Steigende Inflationsraten sorgen bei Konsumenten, Unternehmern und Notenbankern vermehrt für Kopfzerbrechen. So hat die hohe globale Nachfrage, gekoppelt mit Lieferengpässen, zu einem starken Anstieg der Energiepreise geführt. Und der Krieg in der Ukraine setzt diesbezüglich nochmals eins drauf. Bereits fragen sich besorgte Bürger, ob nun wieder autofreie Sonntage anstehen wie damals 1973, als infolge des Jom-Kippur-Krieges das Flanieren auf Schweizer Autobahnen möglich war. Oder wird sich das Wirtschaftswachstum bald normalisieren – und mit ihm die Inflationsraten, sodass der jüngste Anstieg der Hypothekarzinsen zum Stillstand kommt? Hier eine volkswirtschaftliche Einschätzung.
Ausgaben durcheinandergewirbelt
Eine wichtige konjunkturelle Stütze in der Coronapandemie war die Nachfrage nach langlebigen Gütern. Dienstleistungen konnten aufgrund verordneter Einschränkungen oftmals nicht erbracht werden. So war zum Beispiel der Konsum von Auslandferien, Kino- oder Friseurbesuchen stark eingeschränkt. Das durchschnittliche Budget der Schweizer Haushalte blieb indes – nicht zuletzt dank den Stützungsmassnahmen wie Härtefall- und Kurzarbeitsentschädigungen – recht stabil. Viele Haushalte bewog dies, ihre Lieblingsgüter bequem vom Sofa aus zu bestellen. Ein Beispiel: Während in den Jahren 2020 und 2021 der durchschnittliche Haushalt seine Ausgaben für Pauschalreisen (Dienstleistungen) im Vergleich zu Vor-Corona-Zeiten um über 50 Prozent reduzierte, gab er für Fahrräder (langlebige Güter) über 50 Prozent mehr Geld als üblich aus.
Gegenbewegung: Ja, aber …
Bekanntlich hat der Bundesrat Mitte Februar 2022 beinahe alle Coronamassnahmen aufgehoben. Die Pandemie gehört zwar noch nicht der Vergangenheit an, aber die wirtschaftlichen Bremsspuren werden von Woche zu Woche schwächer. Unser Konsumverhalten wird sich dadurch wieder dem Vor-Krisen-Muster annähern. Kommt es nun zur Gegenbewegung, indem sich bei langlebigen Gütern ein Sättigungseffekt bemerkbar macht, für Dienstleistungen sich aber ein Nachholeffekt abzeichnet? Sättigungseffekte dürften sich bei gewissen Gütern tatsächlich bemerkbar machen. Hingegen sind Nachholeffekte bei Dienstleistungen ungleich schwerer zu bewerkstelligen. Um bei den obigen Beispielen zu bleiben: Möglicherweise gehen wir bald wieder mehr als gewöhnlich ins Kino, für den Friseurbesuch gilt dies allerdings nicht.
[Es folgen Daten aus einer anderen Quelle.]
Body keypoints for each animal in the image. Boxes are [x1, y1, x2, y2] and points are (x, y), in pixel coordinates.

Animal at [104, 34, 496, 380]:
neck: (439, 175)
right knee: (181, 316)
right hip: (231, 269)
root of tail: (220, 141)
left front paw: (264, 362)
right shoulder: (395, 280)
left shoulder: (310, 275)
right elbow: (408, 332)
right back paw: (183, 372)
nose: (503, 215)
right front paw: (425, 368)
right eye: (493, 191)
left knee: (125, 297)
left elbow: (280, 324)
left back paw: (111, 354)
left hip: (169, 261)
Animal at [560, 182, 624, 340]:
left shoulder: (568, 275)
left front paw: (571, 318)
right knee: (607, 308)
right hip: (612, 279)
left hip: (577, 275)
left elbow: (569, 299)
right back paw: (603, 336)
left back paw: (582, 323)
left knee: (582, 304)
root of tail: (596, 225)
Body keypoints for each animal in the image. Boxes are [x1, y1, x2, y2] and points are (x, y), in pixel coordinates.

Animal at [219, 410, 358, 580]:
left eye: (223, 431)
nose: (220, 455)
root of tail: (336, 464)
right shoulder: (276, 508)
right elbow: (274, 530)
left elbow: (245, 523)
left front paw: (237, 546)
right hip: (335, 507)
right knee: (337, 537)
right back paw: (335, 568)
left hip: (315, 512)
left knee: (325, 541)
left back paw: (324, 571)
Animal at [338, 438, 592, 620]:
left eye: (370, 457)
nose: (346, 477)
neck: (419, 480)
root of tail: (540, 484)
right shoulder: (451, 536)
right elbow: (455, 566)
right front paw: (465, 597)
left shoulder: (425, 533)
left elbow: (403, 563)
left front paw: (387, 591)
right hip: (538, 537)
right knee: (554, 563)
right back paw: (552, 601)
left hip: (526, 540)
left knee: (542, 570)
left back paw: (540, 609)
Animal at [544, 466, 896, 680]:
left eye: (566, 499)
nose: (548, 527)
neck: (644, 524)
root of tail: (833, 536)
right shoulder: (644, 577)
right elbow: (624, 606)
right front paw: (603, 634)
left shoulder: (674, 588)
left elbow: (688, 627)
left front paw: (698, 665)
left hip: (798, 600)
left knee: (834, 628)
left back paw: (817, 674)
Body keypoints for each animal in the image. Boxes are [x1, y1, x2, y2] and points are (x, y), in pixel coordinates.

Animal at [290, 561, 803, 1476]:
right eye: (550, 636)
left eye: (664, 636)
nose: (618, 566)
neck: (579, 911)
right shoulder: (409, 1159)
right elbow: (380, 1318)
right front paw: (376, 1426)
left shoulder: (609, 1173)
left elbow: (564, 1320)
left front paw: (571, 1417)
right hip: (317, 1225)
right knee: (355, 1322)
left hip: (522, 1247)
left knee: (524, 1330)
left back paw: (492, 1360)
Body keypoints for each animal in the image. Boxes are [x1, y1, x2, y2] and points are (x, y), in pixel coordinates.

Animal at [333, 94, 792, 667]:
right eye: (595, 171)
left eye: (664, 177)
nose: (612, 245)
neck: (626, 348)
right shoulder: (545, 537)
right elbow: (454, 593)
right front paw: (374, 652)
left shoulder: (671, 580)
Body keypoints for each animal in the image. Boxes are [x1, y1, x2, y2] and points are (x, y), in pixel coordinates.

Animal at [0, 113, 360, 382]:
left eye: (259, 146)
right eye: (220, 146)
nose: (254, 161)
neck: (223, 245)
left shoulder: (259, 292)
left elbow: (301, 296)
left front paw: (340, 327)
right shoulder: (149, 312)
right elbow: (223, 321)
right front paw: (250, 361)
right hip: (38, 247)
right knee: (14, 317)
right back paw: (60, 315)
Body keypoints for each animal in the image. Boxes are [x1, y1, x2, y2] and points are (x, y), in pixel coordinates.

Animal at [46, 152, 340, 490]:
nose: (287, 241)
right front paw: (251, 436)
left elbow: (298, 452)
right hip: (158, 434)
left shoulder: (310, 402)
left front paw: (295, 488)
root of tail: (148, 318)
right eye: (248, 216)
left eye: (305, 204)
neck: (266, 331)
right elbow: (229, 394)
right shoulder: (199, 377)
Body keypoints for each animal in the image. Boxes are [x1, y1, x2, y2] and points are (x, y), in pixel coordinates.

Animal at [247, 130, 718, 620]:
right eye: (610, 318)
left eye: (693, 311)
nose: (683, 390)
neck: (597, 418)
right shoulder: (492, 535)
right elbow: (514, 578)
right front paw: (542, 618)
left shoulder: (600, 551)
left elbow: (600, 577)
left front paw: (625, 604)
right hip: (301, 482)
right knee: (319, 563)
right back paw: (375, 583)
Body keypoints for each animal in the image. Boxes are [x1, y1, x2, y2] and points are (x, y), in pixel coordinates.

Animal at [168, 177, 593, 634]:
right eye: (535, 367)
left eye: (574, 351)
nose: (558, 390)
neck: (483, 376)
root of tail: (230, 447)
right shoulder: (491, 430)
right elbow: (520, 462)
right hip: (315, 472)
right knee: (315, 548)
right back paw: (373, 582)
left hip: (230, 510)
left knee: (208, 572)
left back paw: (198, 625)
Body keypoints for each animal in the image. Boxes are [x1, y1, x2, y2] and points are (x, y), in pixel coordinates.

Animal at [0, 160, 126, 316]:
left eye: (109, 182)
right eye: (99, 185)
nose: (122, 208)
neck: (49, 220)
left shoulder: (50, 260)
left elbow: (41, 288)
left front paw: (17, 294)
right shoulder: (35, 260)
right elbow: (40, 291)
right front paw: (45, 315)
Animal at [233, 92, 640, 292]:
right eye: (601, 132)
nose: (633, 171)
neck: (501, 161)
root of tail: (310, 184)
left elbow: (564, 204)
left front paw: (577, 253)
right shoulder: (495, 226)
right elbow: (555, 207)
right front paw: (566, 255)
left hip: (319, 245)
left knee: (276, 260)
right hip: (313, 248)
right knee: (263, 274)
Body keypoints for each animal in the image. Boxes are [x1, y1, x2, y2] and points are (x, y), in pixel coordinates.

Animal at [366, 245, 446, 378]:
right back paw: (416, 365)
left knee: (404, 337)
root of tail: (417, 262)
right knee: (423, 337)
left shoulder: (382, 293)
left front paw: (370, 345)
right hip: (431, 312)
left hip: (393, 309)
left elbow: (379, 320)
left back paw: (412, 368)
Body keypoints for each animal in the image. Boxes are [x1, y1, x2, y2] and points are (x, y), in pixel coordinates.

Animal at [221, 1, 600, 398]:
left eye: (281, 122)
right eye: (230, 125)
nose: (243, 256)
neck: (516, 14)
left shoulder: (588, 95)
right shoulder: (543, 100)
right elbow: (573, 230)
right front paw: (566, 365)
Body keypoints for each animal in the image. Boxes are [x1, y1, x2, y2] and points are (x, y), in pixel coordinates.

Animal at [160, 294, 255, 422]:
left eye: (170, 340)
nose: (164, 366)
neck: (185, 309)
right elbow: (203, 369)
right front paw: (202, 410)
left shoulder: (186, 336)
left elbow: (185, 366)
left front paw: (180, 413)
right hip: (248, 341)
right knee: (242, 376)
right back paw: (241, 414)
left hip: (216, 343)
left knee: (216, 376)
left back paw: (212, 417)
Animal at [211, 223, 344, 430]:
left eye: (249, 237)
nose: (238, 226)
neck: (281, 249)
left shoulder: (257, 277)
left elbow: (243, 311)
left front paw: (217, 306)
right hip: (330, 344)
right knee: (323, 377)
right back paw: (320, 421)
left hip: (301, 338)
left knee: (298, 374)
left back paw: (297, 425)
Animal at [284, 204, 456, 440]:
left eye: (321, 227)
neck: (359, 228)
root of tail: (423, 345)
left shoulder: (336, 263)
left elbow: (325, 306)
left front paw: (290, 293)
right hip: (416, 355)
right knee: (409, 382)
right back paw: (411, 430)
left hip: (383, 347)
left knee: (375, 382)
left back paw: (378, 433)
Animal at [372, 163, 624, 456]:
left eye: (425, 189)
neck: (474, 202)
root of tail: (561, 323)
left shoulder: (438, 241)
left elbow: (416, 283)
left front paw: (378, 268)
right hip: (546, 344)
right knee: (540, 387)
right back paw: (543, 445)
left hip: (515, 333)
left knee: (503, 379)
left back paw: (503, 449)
Und wenn wir wieder vermehrt ins Ausland reisen, ist das zwar ein persönlicher Gewinn, für die Schweizer Volkswirtschaft insgesamt aber kaum relevant für die Wertschöpfung. Somit wird der private Konsum in den nächsten Quartalen wohl nicht zu den Wachstumsstützen zählen. Wie Umfragen der Konjunkturforschungsstelle der ETH Zürich indes zeigen, planen die Schweizer Unternehmen, ihre Kapazitäten deutlich auszubauen. Die Ausrüstungsinvestitionen werden der Konjunktur Rückenwind verschaffen. Wir rechnen für dieses Jahr mit einem BIP-Wachstum von 3 Prozent.
Dienstleistungsinflation zu zaghaft
Was heisst das für die Inflation, die den einen oder anderen Hausbesitzer, der kurz vor Abschluss seines Hypothekarvertrags steht, zurzeit unruhig schlafen lässt? Wie die untenstehende Grafik zeigt, haben insbesondere die Preise von dauerhaften Gütern eine ausserordentliche Dynamik an den Tag gelegt. Im Zuge der Normalisierung werden die Dienstleistungspreise weiter leicht steigen, während viele Güterpreise ihren Höhepunkt, den obigen Ausführungen entsprechend, bald überschritten haben dürften. Die Schweizer Inflationsrate wird sich daher gemäss unserer Prognose in den nächsten Quartalen reduzieren. Aus Sicht der Inflation hat die Schweizerische Nationalbank (SNB) folglich keinen unmittelbaren Bedarf, die Zinsen zu erhöhen. Der erwähnte Hausbesitzer kann also ruhiger schlafen. Allerdings wird auch das Einkommen kaum steigen, kommt doch die Lohn-Preis-Spirale bei der Gemengelage nicht zum Drehen.